Les coordinations de la société civile du territoire de Lubero et de la ville de Butembo ont décrété une journée « ville morte » pour ce lundi 22 avril 2019 sur toute l’étendue de leurs entités respectives pour honorer la mémoire des « experts médicaux et acteurs sociaux tués, blessés ou menacés » dans le cadre des activités de lutte contre la maladie à virus Ebola qui endeuillent des familles depuis aout dernier dans le Grand-Nord.
Au cours d’une réunion extraordinaire tenue ce samedi 20 avril à Butembo, les forces vives ont donc convenu qu’il n’y aura pas travail lundi à Butembo et Lubero.
Elles se disent être profondément choquées et attristées par des attaques et résistances récurrentes contre les équipes et installations de riposte.
Cet appel à la journée ville morte de la société civile intervient le lendemain de l’assassinat d’un épidémiologiste camerounais, employé de l’Organisation mondiale de la santé, tué au cours d’une attaque meurtrière contre une équipe de riposte dans l’enceinte des cliniques médicales de l’Université catholique du Graben (UCG).
« [Nous] sommes profondément choqués et attristés par le malheur inopiné qui a frappé l’Organisation Mondiale de la Santé en particulier, et les organisations impliquées dans la riposte contre l’épidémie à Virus Ebola en général suite au meurtre du Docteur Richard Mouzoko Kiboung de nationalité camerounaise, exprimons nos sincères condoléances à la sa famille biologique, à l’Organisation Mondiale de la Santé, à l’Etat camerounais et à toutes les ONG impliquées dans la riposte contre la maladie à virus Ebola, condamnons avec force les menaces, les attaques et les violations répétitives perpétrées à l’encontre des équipes de la riposte contre la maladie à virus Ebola et dont les dernières barbaries enregistrées au cours de la journée du 19 avril 2019 viennent d’occasionner la mort d’un expert professionnel de la santé», regrettent-t-elles.
Les forces vives de Butembo et Lubero s’inquiètent que ces attaques et résistances rendent difficile le travail de riposte. « [Nous] déplorons le fait que les événements d’incendie des Centres de Traitement Ebola (CTE), les menaces et les résistances communautaires constituent les facteurs de contamination rapide de la maladie à virus Ebola à travers nos entités respectives.

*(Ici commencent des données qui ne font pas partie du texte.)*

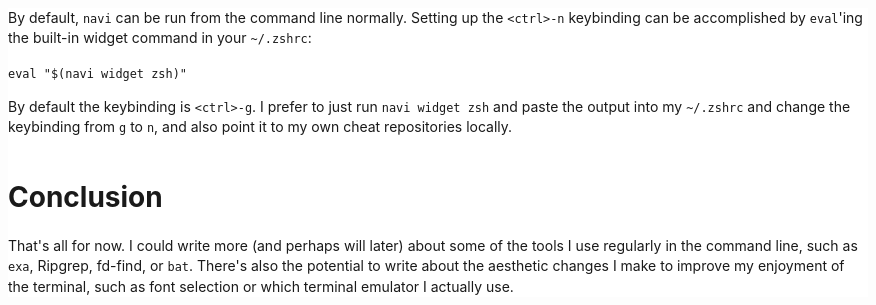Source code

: By default, `navi` can be run from the command line normally. Setting up the
`<ctrl>-n` keybinding can be accomplished by `eval`'ing the built-in widget command in your `~/.zshrc`:

```
eval "$(navi widget zsh)"
```

By default the keybinding is `<ctrl>-g`. I prefer to just run `navi widget zsh`
and paste the output into my `~/.zshrc` and change the keybinding from `g` to
`n`, and also point it to my own cheat repositories locally.

# Conclusion

That's all for now. I could write more (and perhaps will later) about some of
the tools I use regularly in the command line, such as `exa`, Ripgrep, fd-find,
or `bat`. There's also the potential to write about the aesthetic changes I make
to improve my enjoyment of the terminal, such as font selection or which
terminal emulator I actually use.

Ces sauvageries continuelles et perpétrées le plus souvent par des personnes mal intentionnées tendant à humilier la communauté, viennent d’accroître le nombre des cas et d’alourdir les activités de la riposte», notent-elles dans leur communiqué.
Depuis quelques mois maintenant, les équipes engagées dans la riposte contre la maladie à virus Ebola font face à des attaques armées et résistances à Butembo et Lubero.

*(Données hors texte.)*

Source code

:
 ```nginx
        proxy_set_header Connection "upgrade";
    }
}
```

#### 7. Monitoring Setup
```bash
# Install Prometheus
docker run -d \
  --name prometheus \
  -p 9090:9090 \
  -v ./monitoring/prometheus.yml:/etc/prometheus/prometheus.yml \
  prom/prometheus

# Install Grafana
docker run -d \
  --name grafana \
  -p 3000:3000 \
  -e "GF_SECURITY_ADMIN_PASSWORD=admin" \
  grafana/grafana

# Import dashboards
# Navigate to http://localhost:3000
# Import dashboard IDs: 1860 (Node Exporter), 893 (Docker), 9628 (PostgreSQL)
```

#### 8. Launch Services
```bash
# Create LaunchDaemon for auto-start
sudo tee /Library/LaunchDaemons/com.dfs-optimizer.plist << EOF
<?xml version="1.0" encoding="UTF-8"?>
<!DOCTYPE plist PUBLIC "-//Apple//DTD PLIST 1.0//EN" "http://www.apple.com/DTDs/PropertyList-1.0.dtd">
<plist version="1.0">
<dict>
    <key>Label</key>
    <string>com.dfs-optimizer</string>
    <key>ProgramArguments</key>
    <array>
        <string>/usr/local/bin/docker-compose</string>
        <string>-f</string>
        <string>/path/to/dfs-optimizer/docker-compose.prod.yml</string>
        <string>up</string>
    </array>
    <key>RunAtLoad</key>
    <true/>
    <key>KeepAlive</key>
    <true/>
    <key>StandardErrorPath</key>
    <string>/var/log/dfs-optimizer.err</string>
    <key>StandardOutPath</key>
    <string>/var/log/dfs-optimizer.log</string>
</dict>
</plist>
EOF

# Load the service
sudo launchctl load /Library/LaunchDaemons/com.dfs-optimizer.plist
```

Jusque ce samedi 20 avril, l’on dénombre quatre attaques armées contre trois Centres de traitements d’Ebola dont deux à Butembo (ITAV et KATWA) et un à Lubero (Nziapanda-Manguredjipa), des attaques contre les cliniques (UCG et KATWA).
Attaques durant lesquelles l’on enregistre également des morts dans le rang des agents de riposte ou de sécurité.
Si le baromètre sécuritaire du Kivu, un projet conjoint du Groupe d’études sur le Congo (GEC) et de l’organisation Human Rights Watch (HRW) accuse des miliciens d’être auteurs de l’essentiel de ces attaques, les forces vives de Butembo et Lubero pensent qu’ils ne sont pas seuls.
Elles accusent également certains politiciens, notamment des parlementaires, qui propageraient d’après les forces vives, des fausses rumeurs sur Ebola, attisant ainsi la résistance dans le chef des communautés.
« Recommandons aux politiciens propagateurs de fausses rumeurs, d’arrêter de se servir du malheur de leurs compatriotes comme couverture politique, de demander obligatoirement pardon à la population victime de leurs agissements et exigeons aux autorités morales de leurs familles politiques de les sanctionner conformément à leurs textes réglementaires, et invitons sans délai les autorités judiciaires à ouvrir des poursuites à charge des auteurs de toutes ces animalités (…) conformément aux textes relatifs aux crimes contre l’humanité», exige la société civile de Butembo et Beni.
Elle recommande, enfin, aux habitants de «s’abstenir de la violence à l’endroit du personnel soignant et des acteurs sociaux impliqués dans la riposte, de suivre scrupuleusement les orientations fournies par les professionnels de la santé, de respecter les règles d’hygiène et de cesser de répandre des fausses rumeurs ».